Pour rappel, jusqu’au 31 décembre 2025, la Région flamande permettait de favoriser fiscalement un ami, un voisin, un parent éloigné ou toute autre personne ne bénéficiant pas des tarifs préférentiels en ligne directe grâce à la technique du vriendenerfenis (« héritage entre amis »). Ce régime reste toutefois applicable aux testaments établis jusqu’à cette date.
Par testament, le testateur pouvait léguer à une ou plusieurs personnes un montant total maximal de 15.000 euros par succession au taux avantageux de 3% – correspondant au taux applicable en ligne directe pour la première tranche. Ainsi, une économie totale de droits jusqu’à 3.300 euros pouvait être réalisée. Les légataires devaient, cependant, être clairement identifiés et l’avantage fiscal explicitement demandé pour pouvoir en bénéficier.
En revanche, si le legs dépassait 15.000 euros, l’excédent restait soumis aux droits de succession ordinaires applicables entre toutes autres personnes, lesquels peuvent rapidement atteindre des taux élevés.
Depuis le 1er janvier 2026, ce régime a été supprimé et remplacé par un mécanisme offrant, sous certaines conditions, un avantage fiscal encore plus important.
Le montant est désormais plafonné à 100.000 euros. Ainsi, le taux avantageux de 3% de droits de succession est applicable sur la première tranche de 50.000 euros, pour ensuite être porté à 9% sur la tranche comprise entre 50.000 euros et 100.000 euros.
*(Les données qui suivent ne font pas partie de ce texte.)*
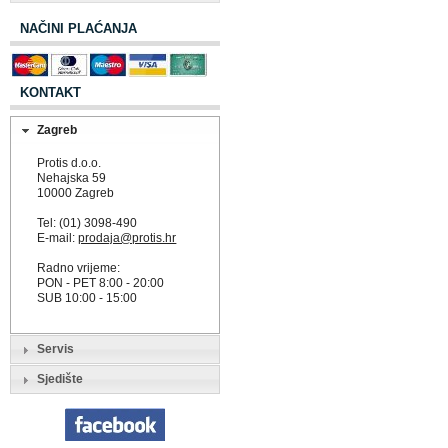
NAČINI PLAĆANJA
KONTAKT
Zagreb
Protis d.o.o.
Nehajska 59
10000 Zagreb
Tel: (01) 3098-490
E-mail:
prodaja@protis.hr
Radno vrijeme:
PON - PET 8:00 - 20:00
SUB 10:00 - 15:00
Servis
Sjedište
Lorsqu’il existe plusieurs bénéficiaires et qu’un montant supérieur à 100.000 euros est légué, l’avantage est réparti entre eux au prorata de la part nette recueillie par chacun d’eux dans la succession, sauf si le testament prévoit une autre répartition.
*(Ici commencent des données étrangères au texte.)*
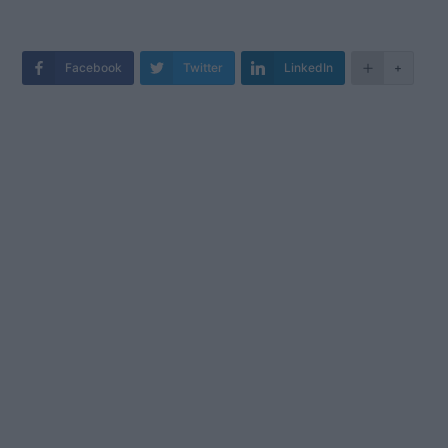
Facebook
Twitter
LinkedIn
+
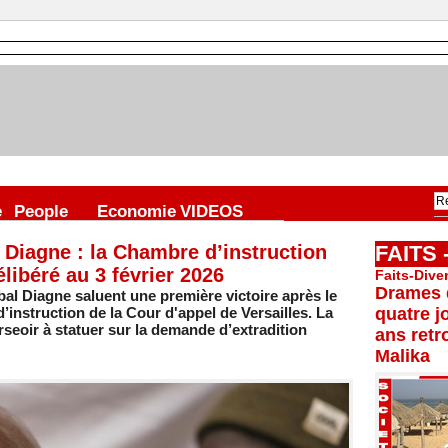
e
People
Economie
VIDEOS
 Diagne : la Chambre d’instruction
FAITS
élibéré au 3 février 2026
Faits-Dive
Drames d
al Diagne saluent une première victoire après le
’instruction de la Cour d'appel de Versailles. La
quatre j
rseoir à statuer sur la demande d’extradition
ans retr
Malika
Toutefois, ce mécanisme est conditionné au fait que le défunt ne laisse pas de conjoint survivant ou de cohabitant légal ni de (petits-) enfants. En revanche, la seule existence d’un partenaire de fait ou d’enfants assimilés ne fait pas obstacle à l’application de cette réduction, pour autant qu’ils ne soient pas appelés à recueillir un legs entrainant, dans leur chef, l’application du tarif en ligne directe. Cette interprétation a été confirmée par une publication de tolérance administrative de l’administration flamande.
Enfin, en pratique, il est recommandé de reprendre, dans les testaments, le terme néerlandais « singlevermindering », aucune traduction officielle n’ayant été consacrée en français à ce jour.